On the other hand in the first example ENTER is directly followed by the multiplication, so X and Y are multiplied and you get x².

I think it is fine this way.

Dieter


RE: (12C) Base Conversion - rprosperi - 08-25-2018 09:02 PM

(08-25-2018 06:38 PM)Albert Chan Wrote:  
(08-25-2018 05:28 PM)rprosperi Wrote:  Oddly, the same is not true with generic register storage; it seems the same logic would hold in these cases too.
Anyone have a suggestion why these behaviors would be different?

To claim HP disable financial register stack-lift on purpose is a bit weak.
This could explain away almost anything, even above odd behavior
(real use cases suggest ... it is documented ... uh, it is a feature)

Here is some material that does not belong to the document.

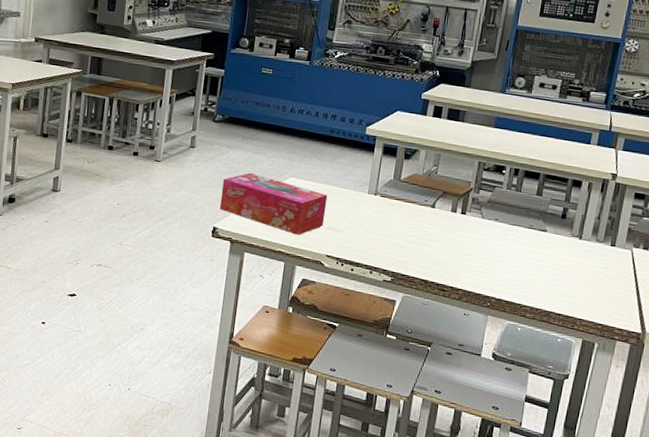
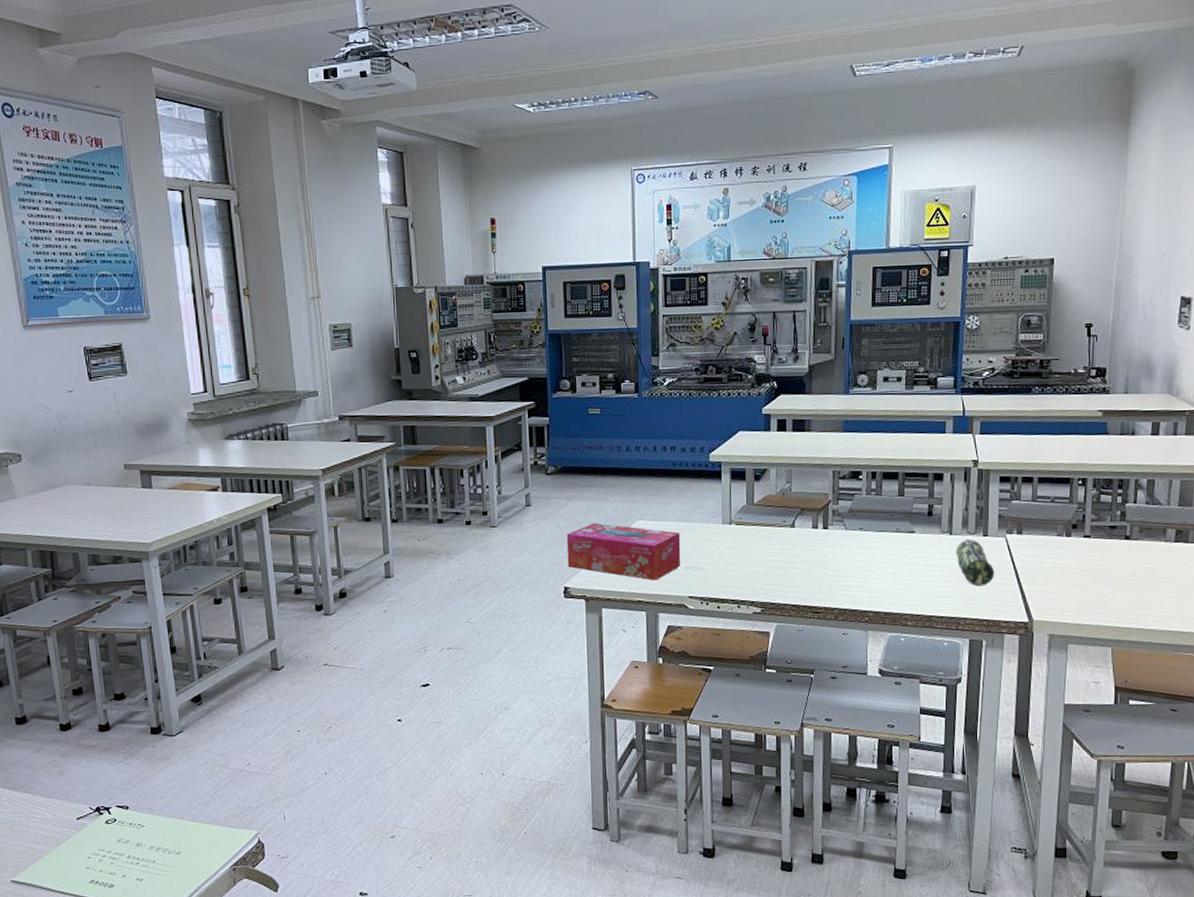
pencil case: none [582,245,617,292] -> present [956,538,995,586]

Sadly, by claiming bug as feature, it will never get fixed.

My first time beaten by this type of "feature" is with RCL (Yes, it is also documented)
Say, 5 is stored in memory 0, with a clear stack:

5 * 5: RCL 0 Enter x => 25 -- so far so good
5 * 4: RCL 0 Enter 1 - x => 100 -- ???

Uh... no.

Although there are indeed bugs in every calculator (HP included) this is clearly not the case here; Thomas and Dieter's detailed comments explain similar cases as well.

Bottom line is both RPN and RPL require extensive use to really grasp. The subtle reason this was changed here (after storing the 12C Financial Values/Registers) is almost certainly as explained in my post above; since it does not occur upon storing normal registers (as is the case on all other machines), it's clear this was deliberately changed for the financial registers.


RE: (12C) Base Conversion - Albert Chan - 08-25-2018 11:06 PM

Thanks all

I had (wrongly) assumed a stored value included the Enter.
Example, on my HP-12C, RCL 0 RCL 0 will set X = Y = 5

There is no need to do RCL 0 Enter RCL 0

So, the extra Enter must do something ... I should read the manual Smile


RE: (12C) Base Conversion - Thomas Klemm - 08-27-2018 08:29 PM

This is related to OEIS A014263: Integers with Exclusively Even Digits.

Quote:Integers written in base 5 and then doubled (in base 10).

Example:

10
PMT
5
FV

153
R/S
2
x

2,206.00